> **Teks Bacaan**:
Di sepanjang jalan menuju Alun-Alun warga menyemut dan menyambut dengan antusias dan menyediakan minuman dan makanan gratis untuk peserta aksi massa. Hari itu aparat polisi dan tentara menepi tidak terlihat mengamankan aksi, digantikan oleh para aktivis Banser Ansor NU, Kokam Muhammadiyah dan sejumlah pengaman sipil yang menyapa ramah mengamankan para peserta aksi damai itu.

Pisowanan Ageng di Alun-alun Lor, keraton Yogyakarta pada bulan Mei 1998.

Pada puncak aksi damai yang disebut sebagai “Pisowanan Ageng” di sepanjang Jalan Malioboro hingga Alun-Alun Utara itu diperkirakan berkumpul satu juta massa. Satu juta massa yang tertib dan damai menyuarakan tuntutan reformasi. Di depan pagelaran Keraton Yogyakarta, massa disambut oleh Sultan HB X dan KGPAA Paku Alam VIII yang kemudian membacakan Maklumat Mendukung Gerakan Reformasi.

> **Yang Dikerjakan**: Dalam teks tentang Pisowanan Ageng, apa yang dibacakan oleh Sultan HB X dan KGPAA Paku Alam VIII setelah menyambut massa di depan pagelaran Keraton Yogyakarta?

[Data estimasi pose]
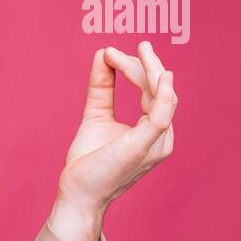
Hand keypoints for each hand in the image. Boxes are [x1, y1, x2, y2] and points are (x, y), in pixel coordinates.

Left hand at [57, 40, 177, 214]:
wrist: (77, 193)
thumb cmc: (89, 161)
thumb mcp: (96, 114)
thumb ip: (102, 86)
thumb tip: (103, 53)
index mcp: (153, 130)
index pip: (153, 90)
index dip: (136, 68)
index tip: (112, 52)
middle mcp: (162, 137)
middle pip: (159, 89)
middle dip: (143, 65)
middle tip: (126, 47)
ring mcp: (157, 143)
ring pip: (163, 96)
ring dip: (149, 70)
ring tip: (138, 50)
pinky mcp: (144, 147)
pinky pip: (162, 116)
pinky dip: (163, 93)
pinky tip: (161, 75)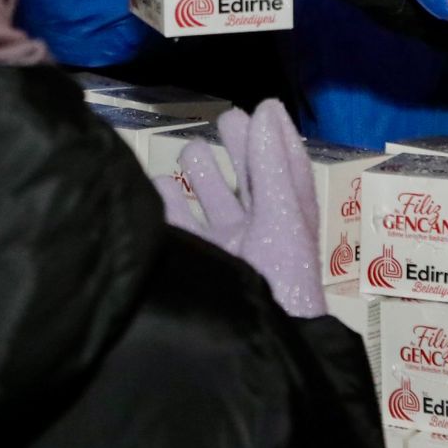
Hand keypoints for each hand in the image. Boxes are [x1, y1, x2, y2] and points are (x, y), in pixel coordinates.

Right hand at [155, 100, 325, 319]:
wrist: (247, 340)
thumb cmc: (278, 276)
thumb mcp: (280, 213)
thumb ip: (270, 163)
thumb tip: (264, 109)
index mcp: (288, 218)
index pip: (286, 169)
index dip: (277, 138)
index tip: (263, 106)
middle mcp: (259, 230)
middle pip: (248, 180)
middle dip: (238, 149)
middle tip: (225, 117)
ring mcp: (225, 247)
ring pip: (212, 201)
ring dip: (202, 175)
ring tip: (192, 151)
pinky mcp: (196, 260)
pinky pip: (179, 225)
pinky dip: (169, 203)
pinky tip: (159, 184)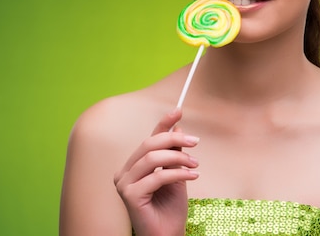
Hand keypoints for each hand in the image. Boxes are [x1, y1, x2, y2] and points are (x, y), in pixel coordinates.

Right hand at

> **Jawaban Latihan**: Maklumat Mendukung Gerakan Reformasi.